This question has been already asked a few times, and, for instance, the accepted answer here gives an excellent intuitive explanation between the difference of the two, but now I'm trying to establish an intuitive link between similar explanations and the formal definitions of the respective convergences.
So, written formally, $X_n \rightarrow_{a.s.} X$ is equivalent to
$$
\forall \xi : \forall \epsilon \exists n_\epsilon : \forall n > n_\epsilon : P \{ \exists m \geq n : | X_m – X | > \xi \} < \epsilon.
$$
On the other hand, $X_n \rightarrow_{p} X$ is equivalent to
$$
\forall \xi : \forall \epsilon \exists n_\epsilon : \forall n > n_\epsilon : P \{| X_n – X | > \xi \} < \epsilon.
$$
Factoring out the common predicates, it boils down to the difference between $P \{ \exists m \geq n : | X_m – X | > \xi \} < \epsilon$ and $P \{| X_n – X | > \xi \} < \epsilon$.
In other words, if I get it right, it boils down to whether the probability of a deviation too big of any (for the almost sure convergence) or each individual (for the convergence in probability) of the members of the sequence starting at a sufficiently large $n$ will be small enough.
It's immediately obvious why almost sure convergence includes convergence in probability. But what is not obvious to me is why the converse isn't true: why each individual member of the sequence being unlikely to get far from the limiting random variable doesn't imply that any member (starting perhaps at a much further point) won't be far too?

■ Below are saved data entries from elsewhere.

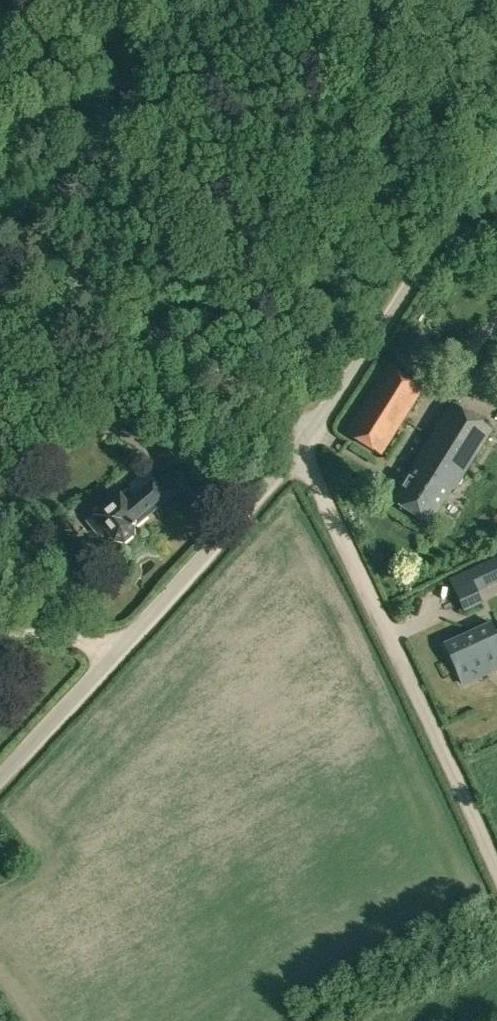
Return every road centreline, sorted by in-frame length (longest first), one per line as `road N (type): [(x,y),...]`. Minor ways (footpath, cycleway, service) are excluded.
road 1 (unclassified): [(0,785),(226,533),(326,407)]
road 2 (track): [(496,823),(326,407)]
road 3 (residential): [(326,407),(496,161)]

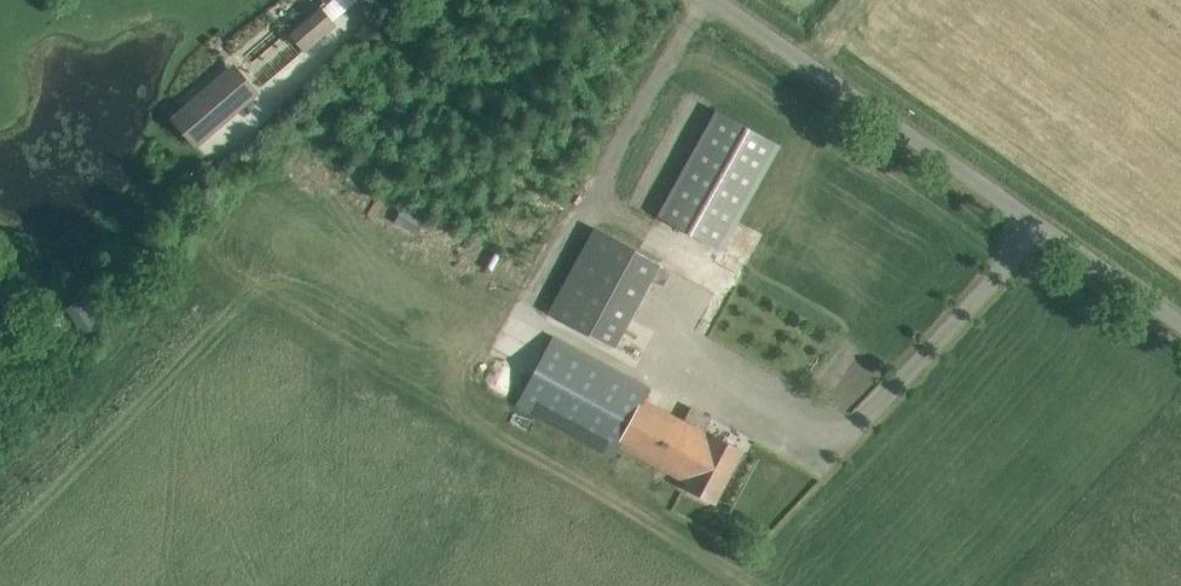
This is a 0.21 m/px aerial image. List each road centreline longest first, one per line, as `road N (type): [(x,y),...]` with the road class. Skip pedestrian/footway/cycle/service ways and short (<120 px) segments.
road 1 (track): [(407,585),(493,423),(544,290),(710,0)]
road 2 (unclassified): [(1180,316),(719,0)]

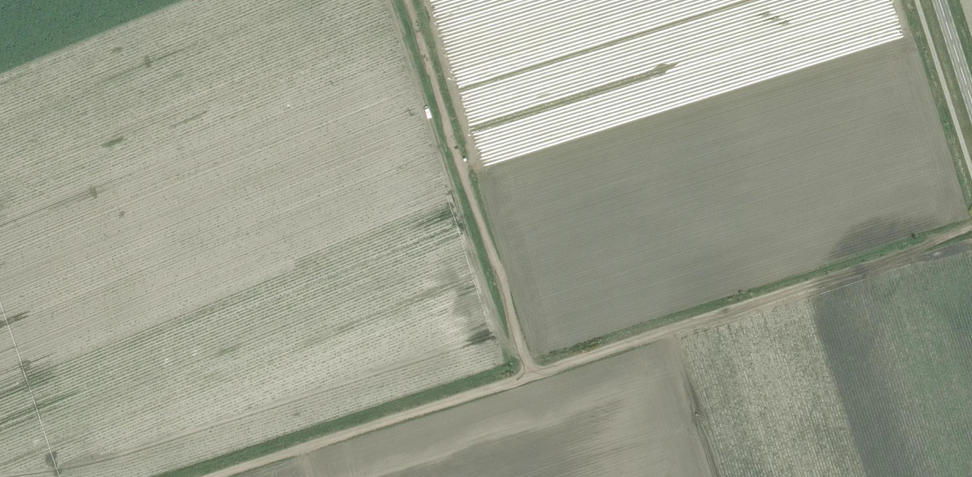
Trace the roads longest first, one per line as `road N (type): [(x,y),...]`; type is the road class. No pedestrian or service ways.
road 1 (track): [(207,476),(971,227)]
road 2 (track): [(528,372),(410,0)]

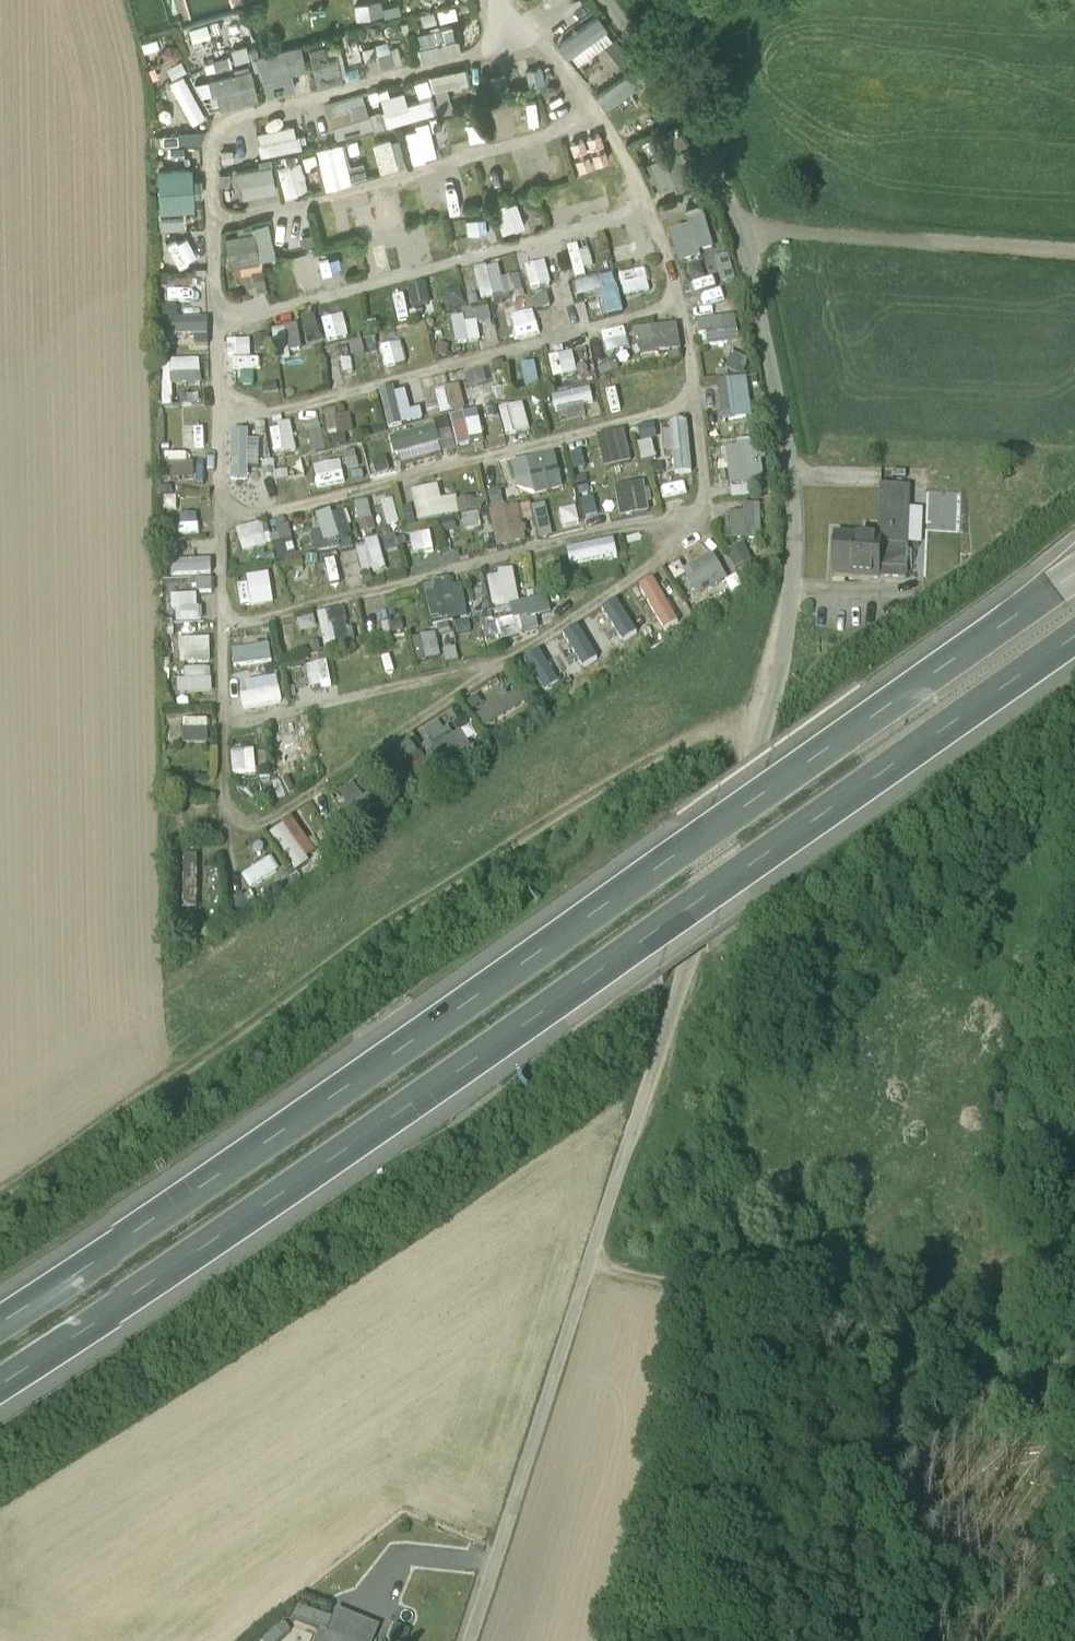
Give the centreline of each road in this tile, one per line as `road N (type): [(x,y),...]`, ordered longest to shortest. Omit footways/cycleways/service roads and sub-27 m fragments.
road 1 (unclassified): [(605,0),(671,89),(709,159),(765,333),(797,546),(760,750),(472,1640)]
road 2 (motorway): [(1074,580),(494,1001),(0,1336)]
road 3 (motorway): [(0,1396),(422,1112),(1074,641)]
road 4 (track): [(0,1199),(564,809),(697,743),(732,741),(760,750)]
road 5 (track): [(1074,1362),(589,1275)]
road 6 (track): [(1050,1640),(1074,1354)]

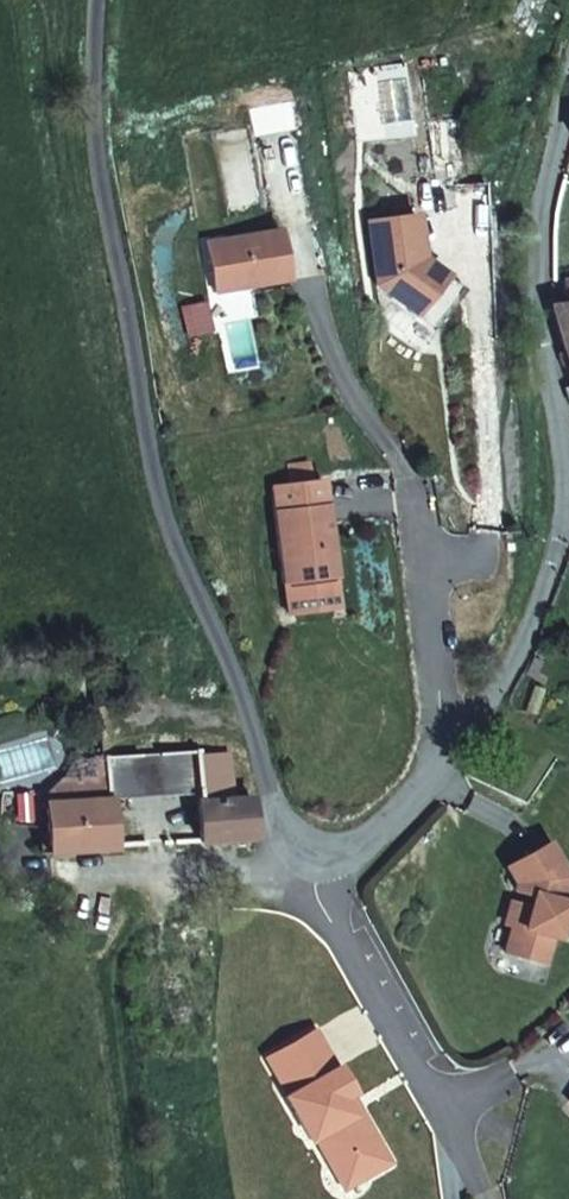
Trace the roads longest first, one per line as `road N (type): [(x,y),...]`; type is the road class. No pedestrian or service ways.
road 1 (unclassified): [(308,856),(288,839),(244,697),(163,509),(94,124),(99,0)]
road 2 (unclassified): [(568,101),(543,199),(538,276),(566,506),(538,607),(507,676),(457,746)]
road 3 (residential): [(308,856),(321,906),(451,1118),(466,1188)]
road 4 (residential): [(457,746),(444,727),(413,479)]
road 5 (unclassified): [(308,856),(269,870),(82,872)]
road 6 (unclassified): [(457,746),(359,848),(308,856)]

I know some counter-examples of random variables converging in probability but not almost surely, but they don't really help to grok what exactly breaks when trying to make the above implication. So, perhaps this is more of real analysis or logical question.
Best Answer
Okay so $\Omega=[0,1]$ and our probability measure is just the Lebesgue measure on the interval. Consider $X_k=\mathbb{1}_{[0,\frac{1}{k}]}$ now these converge almost surely and in probability. As it converges pointwise except for the 0. And $P(\{0\})=0$. So let's make those a bit more clever.
Now the issue is to write down a formula for this, but what happens if you move those intervals over the [0,1] interval before making them smaller? You could properly define this recursively. But it is probably easier to see from example:
$$1_{[0,1]},1_{[0,\frac12]},1_{[\frac12,1]},1_{[0,\frac13]},1_{[\frac23,\frac13]},...$$
Now the interval gets smaller or stays equal with every step. Which means that $\forall\varepsilon\ P(X_k>\varepsilon)$ converges to zero which is convergence in probability. But you can not find a zero set which is the only affected part. Because for every natural number you have a positive interval size which gets shifted over every part of the [0,1] intervall. Which means that actually the entire [0,1] intervall fulfills: $\exists m>k:X_m(x)>\varepsilon$ thus $P(\exists m>k:X_m>\varepsilon)=P([0,1])=1 \ \forall\varepsilon>0$
Note the difference between these two sets: $$\{x\in[0,1]:X_k(x)>\varepsilon\}$$ which is a smaller and smaller set for increasing k. And: $$\{x\in[0,1]:\exists m>k:X_m(x)>\varepsilon\} =[0,1]$$
Now there is actually a theorem which states that every sequence of random variables which converges in probability has a subsequence which converges almost surely. And you can easily construct such a sequence in our example. It is the sequence we started with.
So the difference is, that in one case you just say that the probability that it doesn't converge goes to zero. In the other case you can actually find a set which has probability zero, which is the only part in which it doesn't converge pointwise. This is a lot stronger, as the bad stuff is actually contained in a sense.